Actuellement dans la région d’Alicante, Samuel Sanchez prépare le début de saison 2011. Il veut commencer à avoir de bons résultats sur Paris-Nice pour être au top au printemps.


- Biciciclismo (BC) : Comment se passe la pré-saison ?

- Samuel Sanchez : Ca va bien, comme tous les ans, heureusement sans problème. En ce moment, je suis à El Campello (Alicante), avec ma famille et j’y passerai la St Sylvestre et le Nouvel An. J’essaie d’avoir une bonne base et d’éviter le mauvais temps. Il y a des coureurs qui ont presque déjà le dossard sur le dos, vu que le Tour Down Under est très proche.

- BC : Quel sera ton calendrier ?

- Samuel Sanchez : Il n’est pas encore défini. Normalement, je ferai Andalucia, Paris-Nice, le Critérium International et la Vuelta al Pais Vasco.

- BC : Et les classiques ?

- Samuel Sanchez : On verra après le Pays Basque.
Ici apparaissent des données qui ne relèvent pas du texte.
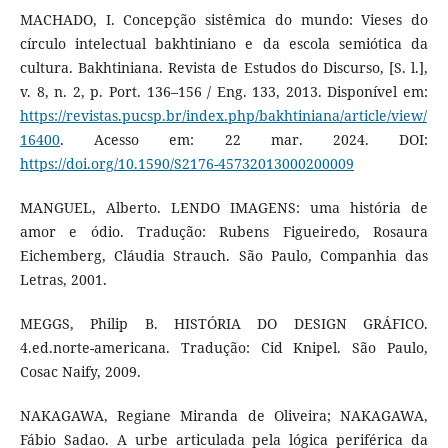
MACHADO, I. Concepção sistêmica do mundo: Vieses do
círculo intelectual bakhtiniano e da escola semiótica da
cultura. Bakhtiniana. Revista de Estudos do Discurso, [S. l.],
v. 8, n. 2, p. Port. 136–156 / Eng. 133, 2013. Disponível em:
https://revistas.pucsp.br/index.php/bakhtiniana/article/view/
16400
. Acesso em: 22 mar. 2024. DOI:
https://doi.org/10.1590/S2176-45732013000200009
MANGUEL, Alberto. LENDO IMAGENS: uma história de
amor e ódio. Tradução: Rubens Figueiredo, Rosaura
Eichemberg, Cláudia Strauch. São Paulo, Companhia das
Letras, 2001.
MEGGS, Philip B. HISTÓRIA DO DESIGN GRÁFICO.
4.ed.norte-americana. Tradução: Cid Knipel. São Paulo,
Cosac Naify, 2009.
NAKAGAWA, Regiane Miranda de Oliveira; NAKAGAWA,
Fábio Sadao. A urbe articulada pela lógica periférica da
Je les aime et elle me conviennent bien. J’ai déjà été 2e à la Flèche et 4e à Liège.

- BC : Quand aimerais-tu commencer à avoir des résultats ?

- Samuel Sanchez : A Paris-Nice il faut être à un bon niveau physiquement, si après tu veux être au top au printemps.
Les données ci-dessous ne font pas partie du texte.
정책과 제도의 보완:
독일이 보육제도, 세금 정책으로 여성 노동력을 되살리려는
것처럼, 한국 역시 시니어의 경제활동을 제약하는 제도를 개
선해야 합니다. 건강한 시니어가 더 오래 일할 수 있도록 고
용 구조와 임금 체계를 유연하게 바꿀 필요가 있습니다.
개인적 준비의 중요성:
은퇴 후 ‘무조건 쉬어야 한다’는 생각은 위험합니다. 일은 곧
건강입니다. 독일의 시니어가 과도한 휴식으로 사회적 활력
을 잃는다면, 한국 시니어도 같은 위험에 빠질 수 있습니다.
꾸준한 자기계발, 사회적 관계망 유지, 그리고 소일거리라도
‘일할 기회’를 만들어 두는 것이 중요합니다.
- BC : Cette année, tu dois gagner à la Vuelta al Pais Vasco.

- Samuel Sanchez : Au moins essayer. J’ai fait 3 podium, 4 victoires d’étapes, mais la victoire finale me résiste. C’est compliqué, comme à Paris-Nice, où je n’ai toujours pas gagné. J’y arriverai un jour.

- BC : Le Tour sera à nouveau ton grand objectif de la saison. Quelles sont tes attentes après ta 4e place en 2010 ?

- Samuel Sanchez : Le Tour est la meilleure course du monde, il n’a rien à voir avec les autres. Il s’y passe beaucoup de choses. Chaque années, nous sommes nombreux à nous préparer mieux et nous avons un an de plus. Après, il y a le parcours qui change tous les ans et qui est toujours dur. Personne ne sait.

- BC : Ca changera beaucoup de choses si Alberto Contador prend le départ ou pas.

- Samuel Sanchez : Il a gagné 3 des 4 derniers Tours, ceux qu’il a disputé, et il s’est gagné la place de grand favori. Sincèrement, je préfère qu’il soit sur la ligne de départ. Un Tour sans Contador, ce serait comme Roland Garros sans Nadal ou la Formule 1 sans Alonso.

- BC : Et la Vuelta a España ? Elle est écartée ?

- Samuel Sanchez : Pas du tout, j’aimerais la disputer, mais il faut aller pas à pas. Selon les rumeurs, ce sera une Vuelta très dure avec de nouvelles arrivées inédites. Si j’y vais, ce sera pour tenter de la gagner, j’ai déjà fait second en 2009, à moins d’une minute d’un grand vainqueur comme Valverde, et 3e en 2007. Il faut attendre de voir comment se passe le Tour et dans l’équipe il y a d’autres coureurs qui peuvent très bien y figurer.

- BC : Tu parles d’Igor Anton.

- Samuel Sanchez : Oui, il y a d’autres options. Igor doit encore beaucoup apprendre. La chute de cette année ne lui a pas permis de s’affronter aux situations qu’il peut rencontrer lors de la dernière semaine d’un grand tour. Il faut lui donner du temps, ne pas lui mettre trop de pression pour lui laisser faire son chemin.

- BC : Tu as renouvelé ton contrat avec Euskaltel-Euskadi et l’équipe a réussi à rester un an de plus dans le ProTour.

- Samuel Sanchez : Mon renouvellement de contrat a pesé dans la décision. Depuis que je suis professionnel, j’ai grandi avec l’équipe et l’équipe avec moi. En 2011 je me voyais mal avec un autre maillot et mon désir n’a jamais été de partir. L’ambiance est réellement excellente et je me sents membre de l’équipe. Je crois que la clé du succès est la bonne communication que j’entretiens avec le staff.

- BC : Tu as toujours couru chez Euskaltel Euskadi. Y terminer ta carrière serait formidable.

- Samuel Sanchez : J’ai renouvelé pour 2 ans de plus et toute ma vie de coureur cycliste est liée à la Fundacion Euskadi, depuis amateur chez Olarra-Ercoreca, et c’est quelque chose qui va plus loin dans la relation entre le coureur et l’équipe. Ils m’ont donné la chance d’être professionnel et je l’ai fait du mieux que je pouvais. L’équipe mérite que je sois 2 années de plus au plus haut niveau et j’ai devant moi deux saisons très intenses. Je veux pas penser à la retraite, mais je ne cache pas que j’aimerais terminer ma carrière ici parce que c’est l’équipe qui m’a donné cette chance.